Even if India’s economy changes course, its executives clearly are positioned to make the bold moves that would help them emerge stronger. That’s what they did last time around. During the 2008–2009 global financial crisis, companies in India that took portfolio actions outgrew their peers two to one in nominal earnings before interest and taxes over the next five years (see Figure 2). Across all economic cycles, companies that engage in frequent and material M&A achieve almost twice the total shareholder growth of nonacquirers, according to Bain’s 20-year assessment of corporate performance.

Figure 2

Downturns are opportunities for bold moves that pay off when markets recover

Downturns are opportunities for bold moves that pay off when markets recover

Yet history tells us that each time has its own unique challenges, and acquirers in India need to pay heed to the special requirements of deals in 2023.
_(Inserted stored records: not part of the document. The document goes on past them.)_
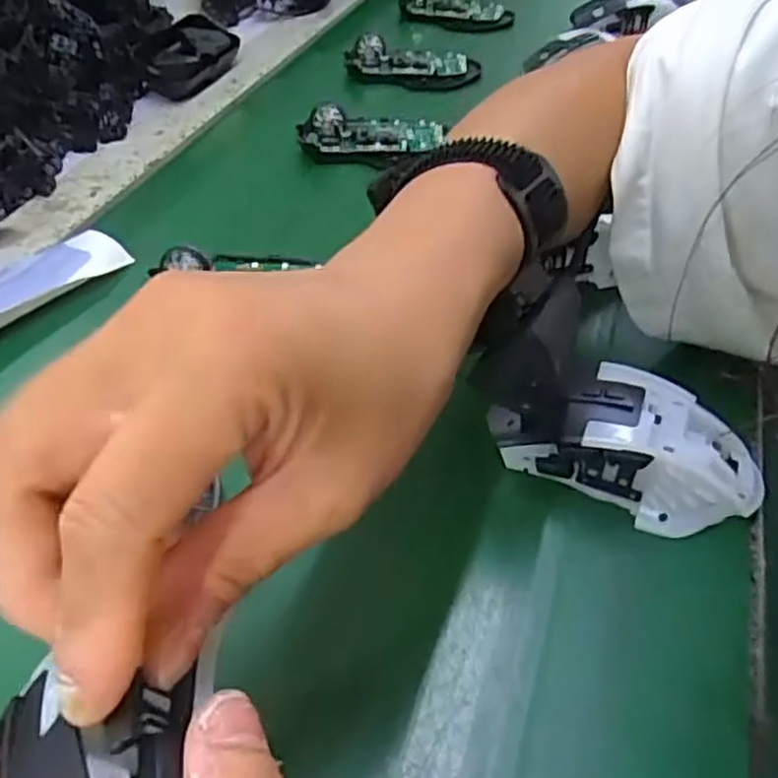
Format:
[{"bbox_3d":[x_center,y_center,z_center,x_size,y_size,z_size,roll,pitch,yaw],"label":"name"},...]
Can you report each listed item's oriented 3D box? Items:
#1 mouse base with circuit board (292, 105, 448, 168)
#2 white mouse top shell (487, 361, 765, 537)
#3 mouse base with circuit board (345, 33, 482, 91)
[{"bbox_3d":[-0.012,-0.188,0.534,0.104,0.031,0.056,-1,44,-2],"label":"mouse base with circuit board"},{"bbox_3d":[0.101,0.022,0.312,0.112,0.038,0.061,17,46,16],"label":"white mouse top shell"},{"bbox_3d":[0.021,-0.286,0.636,0.114,0.029,0.064,-2,45,5],"label":"mouse base with circuit board"}]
  • With the potential for a downturn, companies need to develop a highly tailored integration approach that foremost protects the target’s business but that also lays the appropriate integration playbook for realizing synergies that will bolster the top line—this includes proactive, customer-centered, and data-driven sales playbook integration, product portfolio integration, and go-to-market integration.
  • With talent experiencing a moment of profound disruption, companies need to prepare for the reality that merger integration only increases the risk of attrition. And 38% of India-based executives say that they often or always experience challenges with talent retention after deal completion. This is higher than the global average of around 30%. So, executives need to expand people diligence, creatively read the talent landscape, and design integrations with retention in mind. The best companies begin to assess culture and strategic fit before diligence begins. Here, India’s executives can play some catch-up with their counterparts elsewhere. According to our M&A practitioners’ survey, 30% of India-based executives say they begin to assess culture/strategic fit before diligence begins, lower than the global average of 44%.
  • Finally, in a time of increasing environmental, social, and corporate governance (ESG) mandates and relentless digital disruption, companies need to combine both ESG and digital capabilities in dealmaking to drive multiple expansion. Both will remain long-term value creation hotspots over the next decade, and the best companies will make them key considerations in their M&A activity.

38% of India-based executives say that they often or always experience challenges with talent retention after deal completion—more than the global average of around 30%.

In the years ahead, companies that build M&A capabilities and use a systematic approach to deals will be those that win in the race to revamp India’s industries and capture an outsized share of the country’s impressive growth.